Attention has shifted towards ensuring that shooters don’t fall foul of the law, and apply for individual licences where necessary as the new licences cannot be relied upon in some areas.
Steve Griffiths, BASC’s Wales director, remarked: “It is incredibly disappointing that NRW (Natural Resources Wales) have ignored our significant concerns and are currently rubber-stamping their new licences.
“It is essential that those who are affected by the changes make NRW aware of the impact they are having on their jobs and livelihoods. If issues are not raised with the NRW directly then the licensing body will have little reason to overturn their decision.
“We are urging all members to provide the practical evidence to coincide with the scientific evidence to influence next year’s licence review and ensure it is fit for purpose.

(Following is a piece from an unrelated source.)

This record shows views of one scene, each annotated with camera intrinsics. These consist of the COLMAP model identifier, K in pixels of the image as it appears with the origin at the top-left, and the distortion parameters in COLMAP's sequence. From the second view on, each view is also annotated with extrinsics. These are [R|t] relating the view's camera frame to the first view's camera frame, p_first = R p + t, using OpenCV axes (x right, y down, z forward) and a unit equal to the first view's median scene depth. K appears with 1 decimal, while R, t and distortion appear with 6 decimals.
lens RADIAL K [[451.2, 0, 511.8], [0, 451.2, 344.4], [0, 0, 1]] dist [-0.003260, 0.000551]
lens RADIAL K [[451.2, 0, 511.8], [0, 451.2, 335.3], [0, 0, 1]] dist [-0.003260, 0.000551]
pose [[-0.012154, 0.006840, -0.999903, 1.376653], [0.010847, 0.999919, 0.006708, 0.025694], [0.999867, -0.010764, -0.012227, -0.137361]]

“It is a simple case of use them or lose them. For example, if people refuse to apply for individual licences for the control of rooks to prevent agricultual damage, what chance do we have of seeing them placed back on the general licence?”

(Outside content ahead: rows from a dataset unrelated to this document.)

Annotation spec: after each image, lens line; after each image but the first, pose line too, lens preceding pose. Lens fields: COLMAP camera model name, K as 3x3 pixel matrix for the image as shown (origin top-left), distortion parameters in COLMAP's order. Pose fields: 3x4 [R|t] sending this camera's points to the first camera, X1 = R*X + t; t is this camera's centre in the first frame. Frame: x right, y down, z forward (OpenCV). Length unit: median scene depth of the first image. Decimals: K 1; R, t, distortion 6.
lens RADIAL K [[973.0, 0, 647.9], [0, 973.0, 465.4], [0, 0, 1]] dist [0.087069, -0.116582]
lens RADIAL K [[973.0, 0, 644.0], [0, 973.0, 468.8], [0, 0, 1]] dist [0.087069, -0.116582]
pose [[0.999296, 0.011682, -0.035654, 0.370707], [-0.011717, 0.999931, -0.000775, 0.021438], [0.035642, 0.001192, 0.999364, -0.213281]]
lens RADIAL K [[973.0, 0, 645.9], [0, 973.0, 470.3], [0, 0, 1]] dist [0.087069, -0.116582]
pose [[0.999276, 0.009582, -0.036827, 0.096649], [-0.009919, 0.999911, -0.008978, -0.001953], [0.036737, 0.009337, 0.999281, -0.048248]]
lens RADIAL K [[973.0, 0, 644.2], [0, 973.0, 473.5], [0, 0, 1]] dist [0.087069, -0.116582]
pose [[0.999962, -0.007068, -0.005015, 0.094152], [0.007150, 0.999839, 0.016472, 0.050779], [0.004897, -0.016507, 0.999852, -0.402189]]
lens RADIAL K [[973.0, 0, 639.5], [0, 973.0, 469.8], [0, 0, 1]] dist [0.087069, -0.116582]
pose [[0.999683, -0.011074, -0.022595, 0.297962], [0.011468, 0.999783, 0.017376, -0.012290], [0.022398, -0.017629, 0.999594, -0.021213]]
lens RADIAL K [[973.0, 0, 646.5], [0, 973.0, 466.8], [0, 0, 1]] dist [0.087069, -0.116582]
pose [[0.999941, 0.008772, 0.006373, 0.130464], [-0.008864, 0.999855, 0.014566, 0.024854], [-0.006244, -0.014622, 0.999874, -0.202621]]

Welsh shooters will feel that nothing is going their way, as the latest development follows the decision to curtail shooting on land owned by Natural Resources Wales last year, despite a consultation saying it should continue. At the time, the Welsh government’s environment minister and NRW both appeared to blame each other for this decision.
Now, several species have been removed from certain licences, with the rook and collared dove being taken completely off the licences. Also, the general licence for conservation purposes (GL004) will only be allowed to be used when protecting species of conservation concern, listed as either ‘red’ or ‘amber’.
These changes are intermediary, as a reaction to legal advice that its old general licences were “not lawful”, though unlike England, no legal challenge has actually been made, nor has the legality of the old licences, which date back to the 1900s, ever been questioned in court. NRW intends to complete a full licensing consultation in 2020.
The new general licences have also been slammed by the National Gamekeepers’ Organisation (NGO), which says its members will no longer be able to carry out important conservation work in the country.
Commenting on the proposed changes in Wales, David Pooler, North Wales chairman of the National Gamekeepers’ Organisation, said: “This will be a disaster for rural Wales, making the jobs of gamekeepers, farmers and pest controllers more difficult at the very time when rapidly declining wildlife in the Welsh countryside needs all the help it can get.
“NRW has run scared of a non-existent legal threat, rushing through a set of ill-considered and over-precautionary licences that will stop people doing what they need to do and harm the very biodiversity NRW is supposed to look after.
“NRW repeatedly ignored our concerns when we met with them multiple times during the summer to explain that their proposals would be counter-productive.
“Just two weeks ago (8 September) we issued a joint press release along with all the other countryside and farming representative bodies in Wales urging NRW to think again. They ignored that too. All trust between NRW and what should be its valued rural partners is now shattered.
“There is no democratic control on NRW. They were given free rein by the Welsh Government to run wildlife licensing and can do with it what they like.
“The only recourse against unlawful changes to the licences is judicial review by the courts, which we and others will now have to consider.
“NRW said they wanted to hear our views but they didn’t listen. Instead of sensible licences that we could support, they have rushed ahead with these botched new versions which we have no choice but to condemn.”